■ Goal of the exercise
If a line of the data below contains the string "денежных", count it, then state the total alone.

■ Source records
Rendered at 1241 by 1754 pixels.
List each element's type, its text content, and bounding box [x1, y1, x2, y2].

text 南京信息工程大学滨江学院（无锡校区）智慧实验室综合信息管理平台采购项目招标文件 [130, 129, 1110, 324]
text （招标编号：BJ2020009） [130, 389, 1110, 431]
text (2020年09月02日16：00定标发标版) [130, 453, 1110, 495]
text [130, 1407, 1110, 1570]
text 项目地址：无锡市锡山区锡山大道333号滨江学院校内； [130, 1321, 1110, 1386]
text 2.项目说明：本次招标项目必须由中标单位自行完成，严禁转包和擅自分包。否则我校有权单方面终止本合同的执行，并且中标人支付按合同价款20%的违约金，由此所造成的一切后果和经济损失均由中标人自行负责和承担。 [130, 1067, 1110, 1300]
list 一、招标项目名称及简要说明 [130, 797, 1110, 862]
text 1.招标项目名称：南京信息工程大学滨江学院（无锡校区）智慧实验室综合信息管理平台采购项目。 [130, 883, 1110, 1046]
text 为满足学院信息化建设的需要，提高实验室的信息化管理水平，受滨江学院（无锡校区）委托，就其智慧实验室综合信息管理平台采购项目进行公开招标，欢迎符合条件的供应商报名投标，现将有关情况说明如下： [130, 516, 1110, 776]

* * *

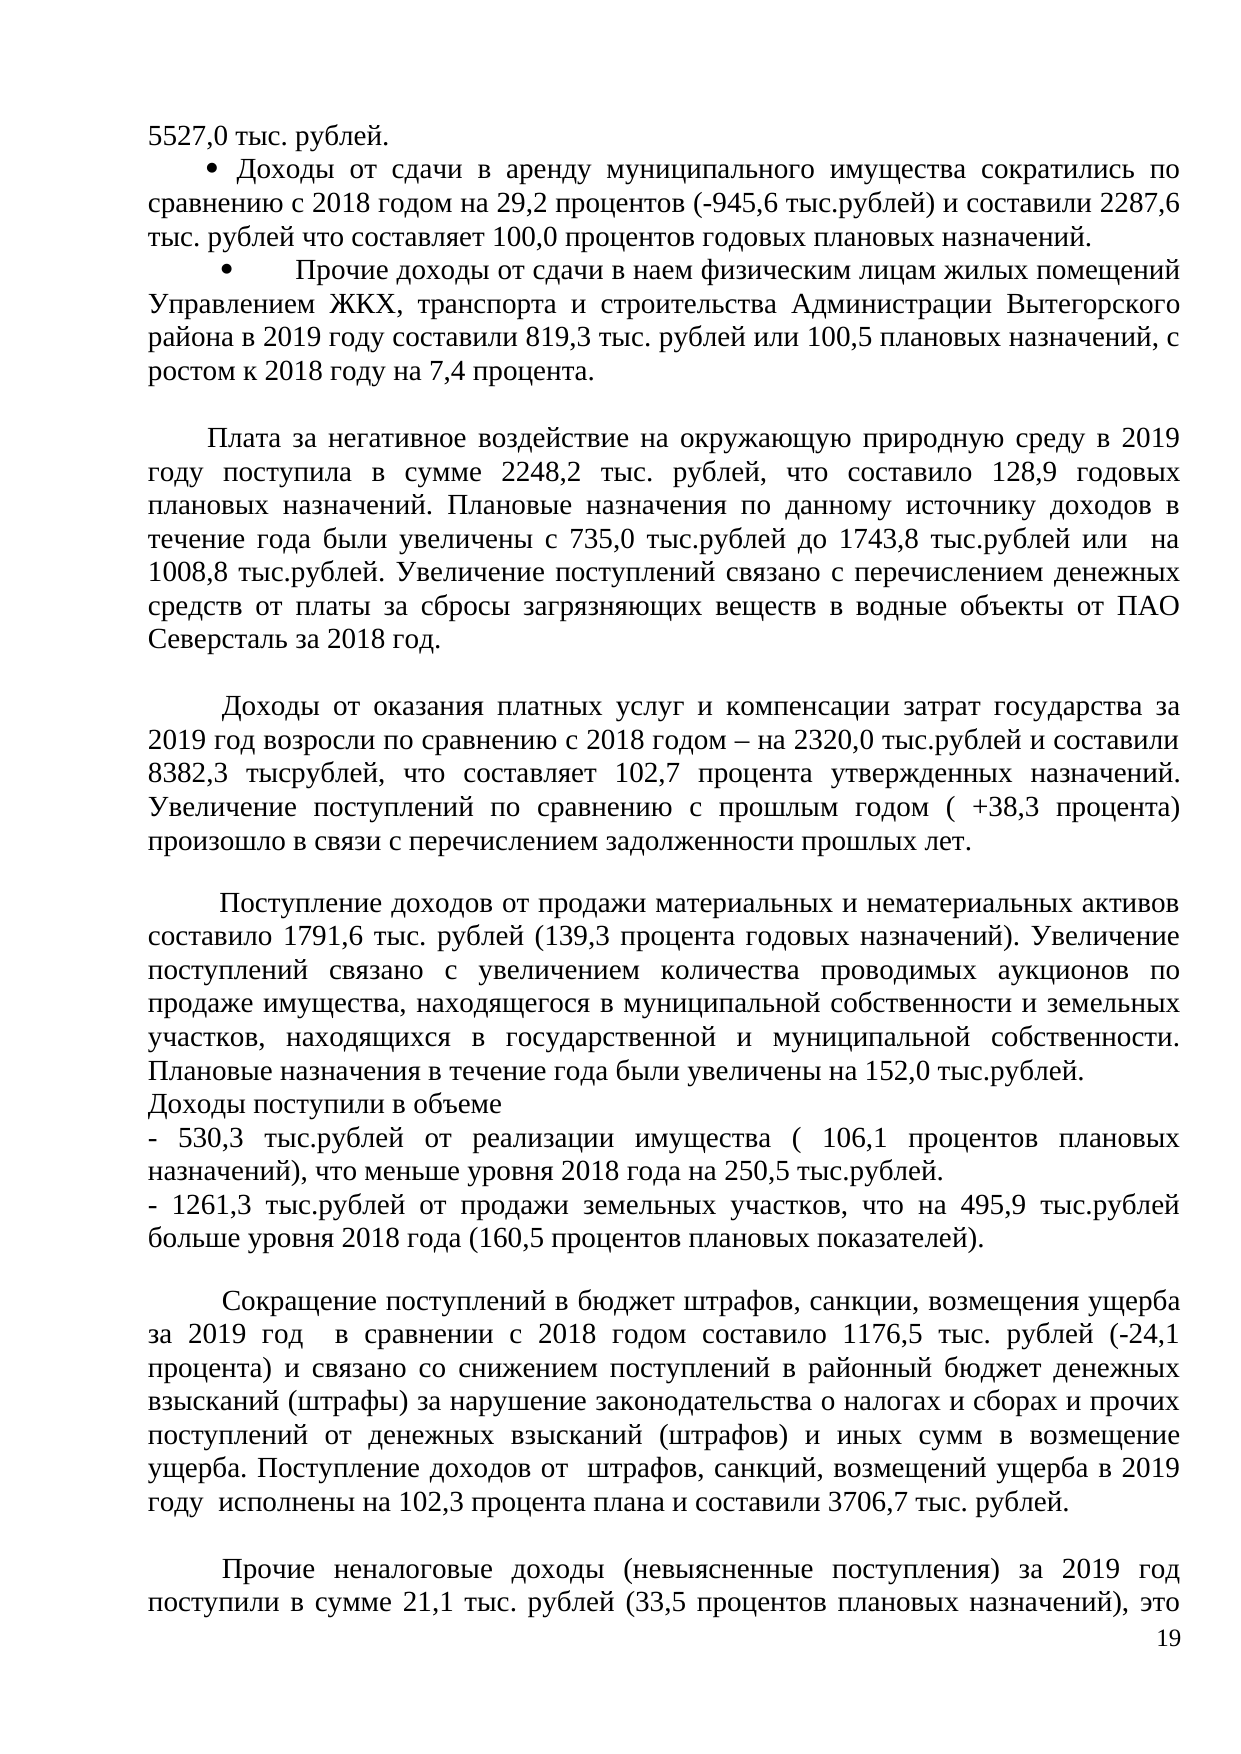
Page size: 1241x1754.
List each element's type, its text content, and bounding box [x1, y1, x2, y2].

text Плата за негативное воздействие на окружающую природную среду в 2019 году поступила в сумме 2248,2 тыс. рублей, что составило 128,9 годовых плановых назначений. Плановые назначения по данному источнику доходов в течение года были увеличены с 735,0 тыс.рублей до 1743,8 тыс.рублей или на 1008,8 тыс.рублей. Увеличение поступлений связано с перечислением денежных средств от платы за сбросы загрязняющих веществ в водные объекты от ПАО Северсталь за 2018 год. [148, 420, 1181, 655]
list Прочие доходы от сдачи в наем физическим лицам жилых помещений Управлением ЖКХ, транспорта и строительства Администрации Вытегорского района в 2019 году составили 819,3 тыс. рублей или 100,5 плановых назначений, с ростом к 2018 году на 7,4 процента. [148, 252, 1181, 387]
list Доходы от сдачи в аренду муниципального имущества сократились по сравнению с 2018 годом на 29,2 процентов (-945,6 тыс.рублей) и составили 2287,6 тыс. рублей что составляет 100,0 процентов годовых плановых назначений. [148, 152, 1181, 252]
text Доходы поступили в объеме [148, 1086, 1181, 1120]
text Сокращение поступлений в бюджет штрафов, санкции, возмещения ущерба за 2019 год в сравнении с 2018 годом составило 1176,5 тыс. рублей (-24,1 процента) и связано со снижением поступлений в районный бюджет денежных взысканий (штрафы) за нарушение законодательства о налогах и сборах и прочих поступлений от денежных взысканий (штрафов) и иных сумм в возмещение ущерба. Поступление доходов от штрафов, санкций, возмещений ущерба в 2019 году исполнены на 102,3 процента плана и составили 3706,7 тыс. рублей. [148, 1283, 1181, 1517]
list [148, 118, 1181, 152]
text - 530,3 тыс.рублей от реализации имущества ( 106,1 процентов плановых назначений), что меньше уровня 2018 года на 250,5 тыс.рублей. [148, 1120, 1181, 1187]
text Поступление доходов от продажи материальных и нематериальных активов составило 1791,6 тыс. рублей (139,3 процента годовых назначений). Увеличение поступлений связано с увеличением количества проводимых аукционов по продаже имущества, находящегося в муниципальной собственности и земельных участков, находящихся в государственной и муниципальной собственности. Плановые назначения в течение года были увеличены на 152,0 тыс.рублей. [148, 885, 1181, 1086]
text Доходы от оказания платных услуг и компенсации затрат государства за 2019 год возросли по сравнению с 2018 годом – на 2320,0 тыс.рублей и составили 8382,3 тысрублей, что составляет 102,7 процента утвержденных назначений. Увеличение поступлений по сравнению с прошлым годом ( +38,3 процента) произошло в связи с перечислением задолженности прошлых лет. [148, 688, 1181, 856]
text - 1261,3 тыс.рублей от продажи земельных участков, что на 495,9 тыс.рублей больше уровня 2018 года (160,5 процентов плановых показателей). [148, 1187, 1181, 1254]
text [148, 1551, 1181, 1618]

■ Answer section
2